I thought for a moment that Christian was going to kiss her, but he evidently remembered where he was, and simply said, after clearing his throat, “Quite.”
“Ysabelle calls me her little cabbage,” Sebastian said with a heavy sigh. “Only in private, I would point out, never in front of others. But I believe it is something inherent in Beloveds to use such terms. I’ve asked her to stop, but that just made her switch to ‘sweet potato pie of my dreams’ for two weeks, until I begged her to go back to cabbage.”
Allie grinned. “Good for Belle. What do you call Kristoff, Pia?”
Startled, I looked at the man in question. His face was now oddly devoid of any emotion. “Er . . . Kristoff.”
She blinked for a moment. “Oh. Sorry. That was . . . Never mind.”

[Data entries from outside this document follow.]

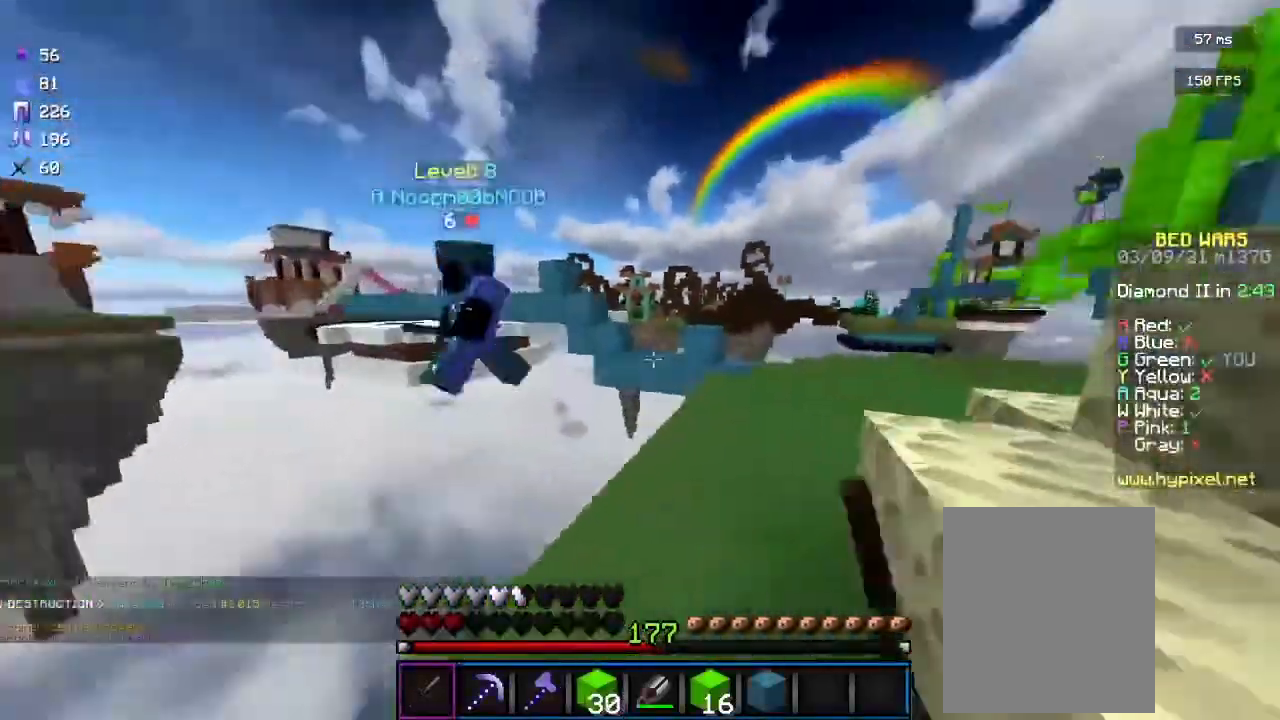
{"keys": ["d", "w"], "mouse": [], "events": [[433, "d", "down"]]}
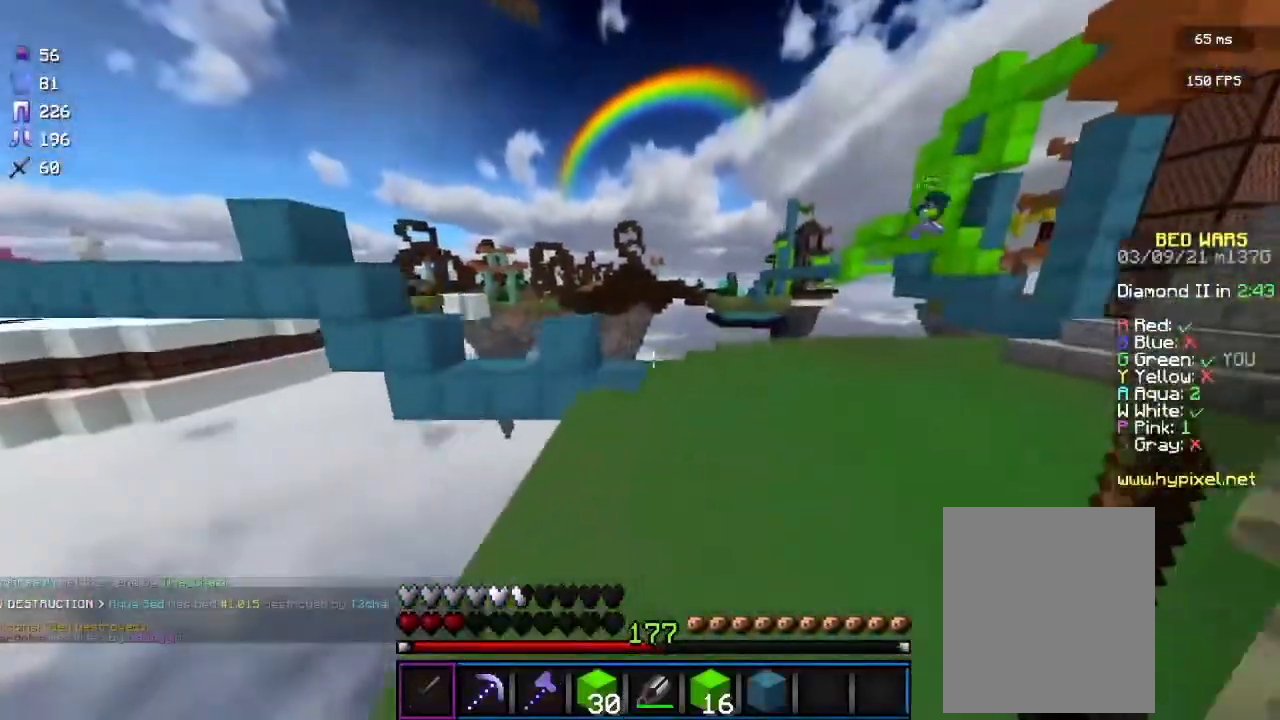
{"keys": ["w"], "mouse": [], "events": [[100, "d", "up"]]}
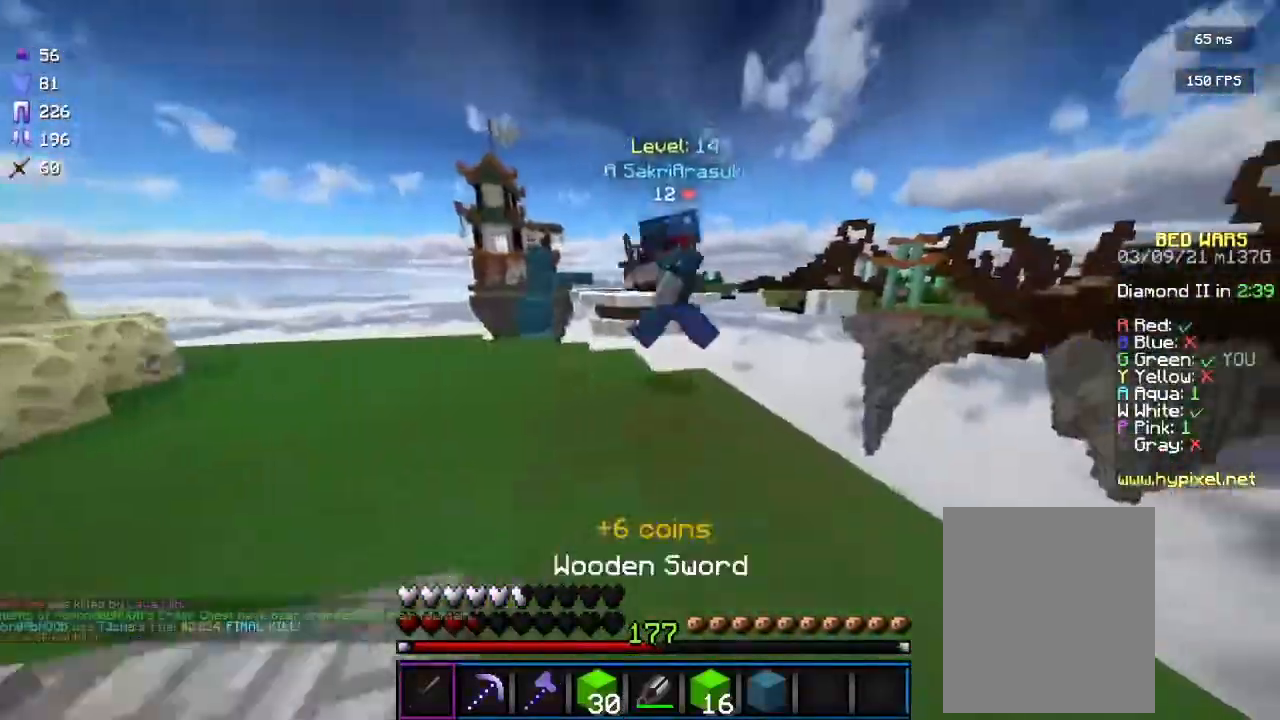
{"keys": [], "mouse": ["left"], "events": [[300, "mouse_left", "down"], [467, "w", "up"]]}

I sighed again and, with limbs that felt like they were made of lead, brushed past Kristoff and walked over to the chair I had occupied previously. “I seem to be at a loss in that I don’t have the slightest idea why Andreas and Rowan are acting the way they are to Kristoff, any more than I know what it is you all are talking about. What am I supposed to be guilty of doing? Why did you drag Kristoff in as if he were a prisoner? Why did you let him starve, not even giving him animal blood if he couldn’t eat human blood? And why, exactly, have I been called before this council when I haven’t done anything to harm any of you?”
Rowan sat down next to Sebastian. Christian, rather than answering me, glanced at Andreas. “You do not sit with the council?”
“No.” Andreas’s gaze flickered over to where his brother still stood, holding on to the chair.
Christian pursed his lips. “Do you stand with Kristoff?”
Andreas’s gaze brushed me briefly. “No. I wish to remain neutral.”
“I see.” Christian nodded toward Rowan. “You do not suffer the same doubts?”
“I’ve seen the evidence with my own eyes,” the latter answered with stony condemnation. “I stand with the council.”
“So be it,” Christian said, then gestured wearily toward the chair next to me. “Sit down before you fall down, Kristoff. Despite your Beloved’s obvious belief otherwise, we are not barbarians. You are weak still, and do not look that far from collapsing.”
I held my tongue. I didn’t exactly believe they were barbarians, but something was going on; some negative emotion was running rampant through all of the vampires that hadn’t been there when we parted ways in Iceland. Why were the vampires upset with Kristoff? Why were his brother and cousin treating him this way?
Kristoff sank heavily into the chair next to me. I was very aware of his leg just a few scant inches away from me, aware of the heat of his body, of his scent that teased my nose and made me want to run my hands over his bare flesh. . . .
Kristoff glanced at me, his eyes strangely alight.
“To answer your questions, Pia, you and Kristoff have been brought here to answer a number of charges for crimes that have recently come to light, beginning with the disappearance of Alec Darwin,” Christian said, his voice carefully neutral.
I gawked at him. I outright gawked at him. “ What ?”
“In addition to that,” he continued, glancing at a piece of paper in front of him, “you are also charged with the death of the Zorya known as Anniki Belvoir, and lastly, Kristoff is charged with embezzlement of several million pounds of funds rightfully belonging to the heirs of the Dark Ones destroyed by the Brotherhood.”
My jaw sagged as I looked from Christian to Kristoff. The words spun around in my head in a horrible mixture of confusion and disbelief. We were charged with killing Anniki, the previous Zorya? With doing something to Alec? With stealing money?
Kristoff sat impassive, his face inscrutable, but I could sense anger and frustration rolling around inside him.
“How do you answer these charges?” Christian asked.
I shook my head, so stunned I found it hard to put words together in a coherent manner. “This is all obscenely wrong,” I said finally. “I haven’t killed anyone, certainly not Anniki. And as for Alec . . . you were there that night when he walked away from me. You said yourself that he and Kristoff had left Iceland without a word to me.”
“I was, and I did,” Christian said, and again his voice was carefully stripped of all emotion. “But proof has come to light that indicates you had subsequent . . . er . . . dealings with Alec, and that he disappeared shortly after his most recent visit to you.”